Das BSW legt offiziell Beschwerde beim Bundeswahlausschuss ein. Was erst einmal spröde klingt, könnte gravierende Folgen haben.
Es ist ein Vorgang aus dem bisweilen schwer ergründlichen Kosmos der Verwaltungsbürokratie, der am Mittwoch zum Vollzug kommt. Allerdings einer, der das Ergebnis der vergangenen Bundestagswahl gehörig auf den Kopf stellen könnte. Zumindest aber, so glauben Juristen, könnte es zu einem Gang vors Verfassungsgericht kommen. Denn am Mittwoch will das Bündnis Sahra Wagenknecht (BSW) offiziell Einspruch gegen das Ergebnis der vorgezogenen Bundestagswahl einreichen.
Am frühen Nachmittag möchte BSW-Co-Parteichefin Amira Mohamed Ali die entsprechenden Unterlagen beim Wahlprüfungsausschuss des Deutschen Bundestags in Berlin abgeben – im Original und handschriftlich unterschrieben.

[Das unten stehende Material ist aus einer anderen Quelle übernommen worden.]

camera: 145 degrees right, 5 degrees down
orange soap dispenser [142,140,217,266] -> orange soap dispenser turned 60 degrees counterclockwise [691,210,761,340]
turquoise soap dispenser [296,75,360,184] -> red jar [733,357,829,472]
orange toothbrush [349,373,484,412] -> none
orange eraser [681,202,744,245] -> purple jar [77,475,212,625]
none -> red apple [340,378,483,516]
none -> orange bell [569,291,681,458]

Der Mittwoch ist zugleich der letzte Tag, um Einsprüche gegen die Wahl vom 23. Februar einzureichen. Üblicherweise beträgt die Frist, bis zu der solche Wahlbeschwerden erhoben werden können, zwei Monate ab dem Tag der Wahl.
Die Partei von Sahra Wagenknecht erhofft sich von dem Einspruch viel. Schließlich scheiterte das BSW am Einzug ins Parlament nur ganz knapp: 4,981 Prozent der abgegebenen Stimmen entfielen auf die junge Partei, rund 9.500 zu wenig für das Überschreiten der Fünfprozenthürde. 9.500 fehlende Stimmen sind bei knapp 50 Millionen abgegebenen Stimmen – obgleich einige der insgesamt abgegebenen Stimmen ungültig waren – eine beinahe verschwindend geringe Größe.
Für das BSW bedeuten sie jedoch, dass die Partei im Bundesparlament nicht vorkommt. Ein erheblicher Nachteil im politischen Wettbewerb und vor allem für die erst vor gut einem Jahr gegründete Partei: ein herber Rückschlag. Insbesondere für Wagenknecht, die eigentlich ihre politische Zukunft an den Einzug in den Bundestag geknüpft hatte.
BSW: "Mit hoher Wahrscheinlichkeit die Fünfprozenthürde geknackt"
Die Partei forderte deshalb eine Neuauszählung. "Wir müssen davon ausgehen, dass, wenn noch einmal neu ausgezählt würde, das BSW im Bundestag wäre", sagte Mohamed Ali am Dienstag. Entsprechende Eilanträge vor dem Bundesverfassungsgericht und dem Verwaltungsgericht Hessen hatten jedoch keinen Erfolg. Deshalb reicht das BSW nun seinen Wahleinspruch beim Bundestag ein. Erst wenn dieser abgelehnt wird, ist eine erneute Wahlprüfungsbeschwerde beim Bundesverfassungsgericht möglich.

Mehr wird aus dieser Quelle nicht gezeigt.